Page segmentation data

********

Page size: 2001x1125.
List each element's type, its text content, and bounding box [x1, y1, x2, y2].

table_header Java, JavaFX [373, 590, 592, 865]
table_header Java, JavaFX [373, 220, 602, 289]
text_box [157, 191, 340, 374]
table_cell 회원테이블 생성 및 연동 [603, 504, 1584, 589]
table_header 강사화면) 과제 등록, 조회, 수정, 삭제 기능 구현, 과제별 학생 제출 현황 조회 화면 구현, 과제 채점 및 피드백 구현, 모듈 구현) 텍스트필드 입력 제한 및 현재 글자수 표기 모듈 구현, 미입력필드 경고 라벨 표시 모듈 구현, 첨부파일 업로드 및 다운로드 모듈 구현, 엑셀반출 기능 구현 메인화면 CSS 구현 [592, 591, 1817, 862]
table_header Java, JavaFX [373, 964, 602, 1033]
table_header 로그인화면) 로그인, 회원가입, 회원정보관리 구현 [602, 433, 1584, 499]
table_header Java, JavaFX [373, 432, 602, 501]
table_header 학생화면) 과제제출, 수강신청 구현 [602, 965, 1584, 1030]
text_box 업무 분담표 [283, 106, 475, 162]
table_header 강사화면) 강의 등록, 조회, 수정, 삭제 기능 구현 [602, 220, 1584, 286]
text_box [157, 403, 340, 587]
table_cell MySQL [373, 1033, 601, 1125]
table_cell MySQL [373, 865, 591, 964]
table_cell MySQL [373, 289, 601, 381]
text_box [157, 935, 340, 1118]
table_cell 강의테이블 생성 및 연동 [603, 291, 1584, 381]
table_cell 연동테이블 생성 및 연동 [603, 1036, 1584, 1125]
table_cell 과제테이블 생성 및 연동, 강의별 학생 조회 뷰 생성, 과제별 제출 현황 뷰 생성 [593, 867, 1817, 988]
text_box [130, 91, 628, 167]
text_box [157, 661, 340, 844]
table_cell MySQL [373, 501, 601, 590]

********

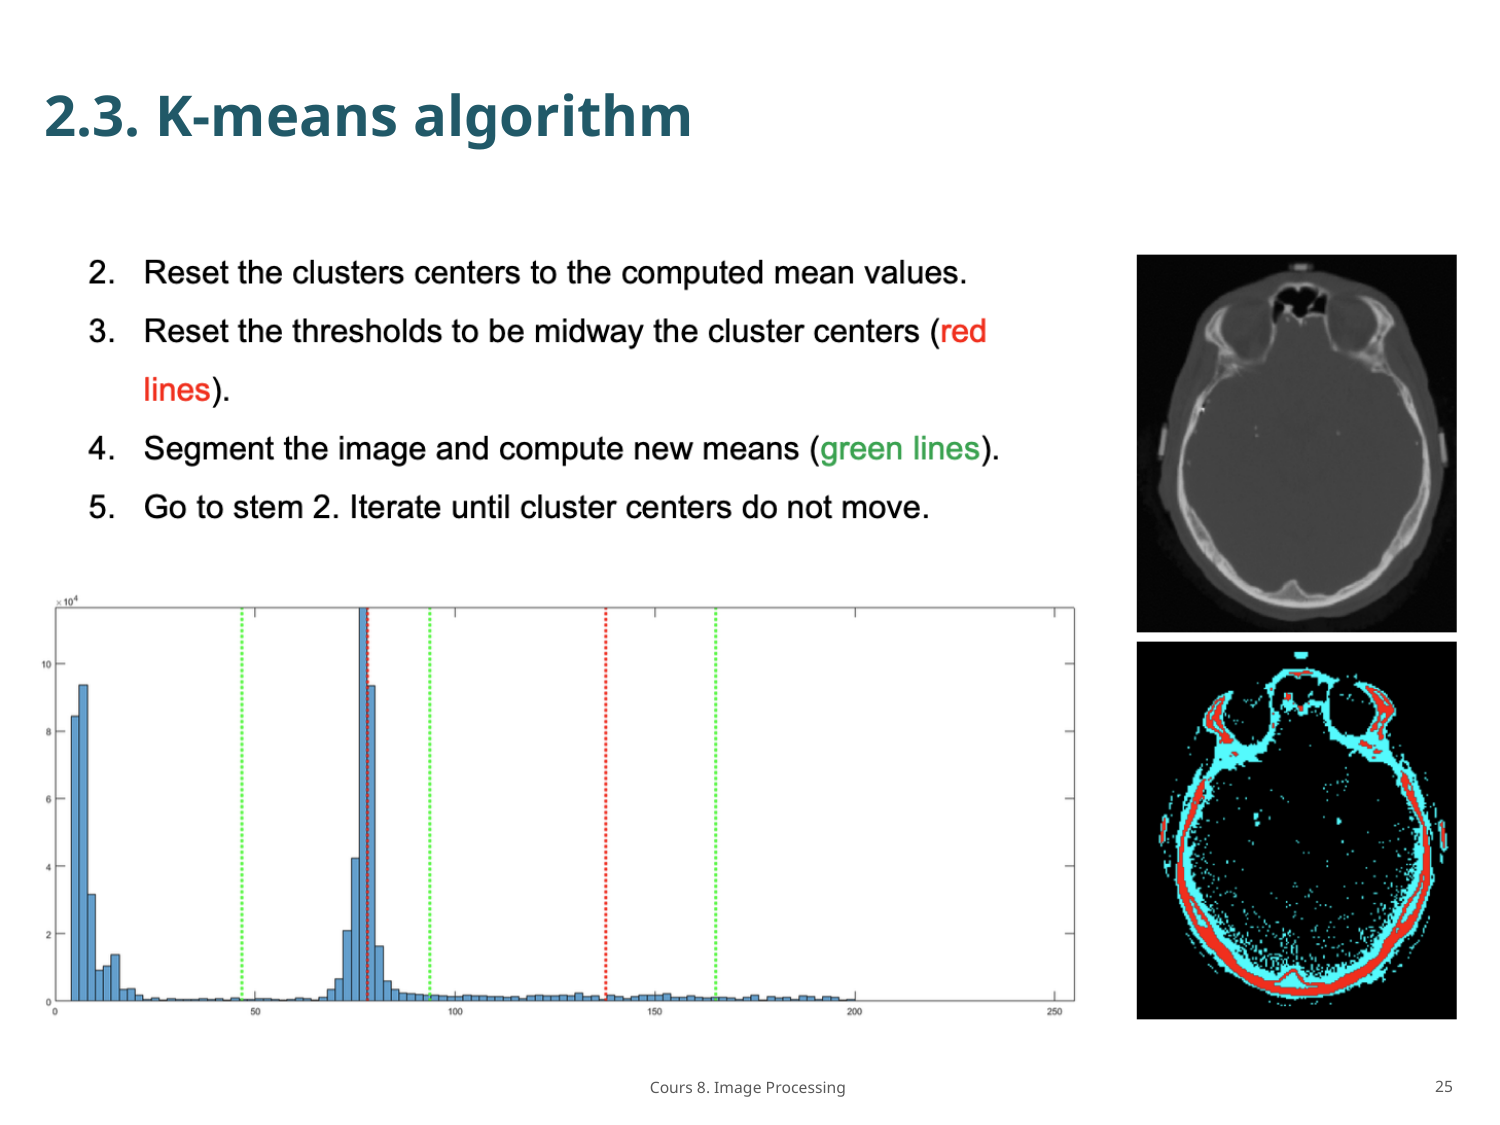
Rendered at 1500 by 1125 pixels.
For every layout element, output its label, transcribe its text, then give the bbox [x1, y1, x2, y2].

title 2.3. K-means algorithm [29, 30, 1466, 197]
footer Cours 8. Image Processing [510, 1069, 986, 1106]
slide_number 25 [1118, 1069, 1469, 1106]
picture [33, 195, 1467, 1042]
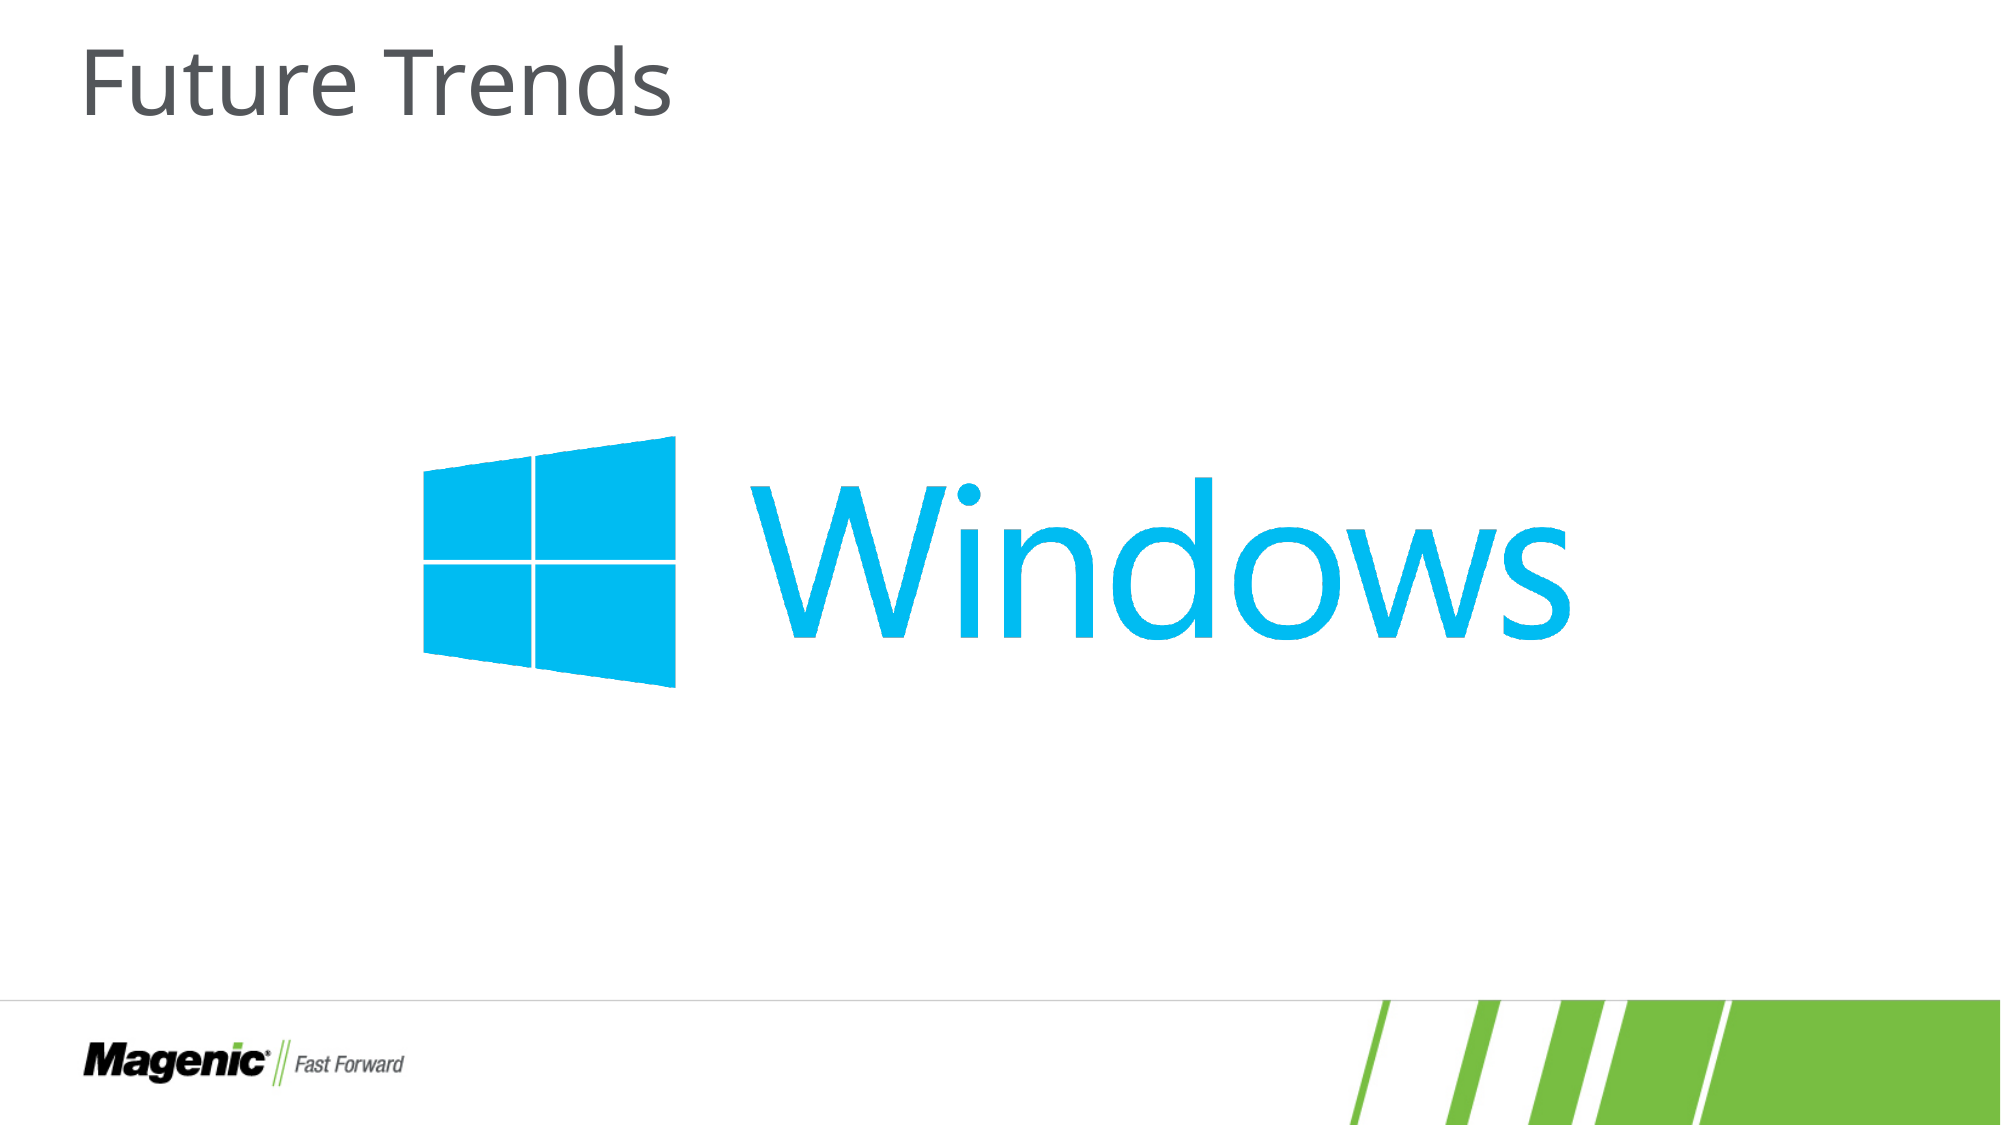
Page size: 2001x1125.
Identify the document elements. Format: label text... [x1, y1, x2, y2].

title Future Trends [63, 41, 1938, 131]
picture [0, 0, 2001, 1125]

********

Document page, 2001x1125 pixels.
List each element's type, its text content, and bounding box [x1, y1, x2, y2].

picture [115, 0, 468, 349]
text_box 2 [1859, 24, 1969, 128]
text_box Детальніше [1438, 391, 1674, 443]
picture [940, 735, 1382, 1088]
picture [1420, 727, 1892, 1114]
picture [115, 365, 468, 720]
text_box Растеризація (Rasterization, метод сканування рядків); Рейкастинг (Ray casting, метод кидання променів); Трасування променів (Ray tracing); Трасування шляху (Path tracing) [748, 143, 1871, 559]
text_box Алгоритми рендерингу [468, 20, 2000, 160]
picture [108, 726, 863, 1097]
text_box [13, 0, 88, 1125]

********

■ Task brief: Pull every line with "pixels" from the records.

■ Written reply:
Rendered at 1500 by 1125 pixels.
Document page, 2001x1125 pixels.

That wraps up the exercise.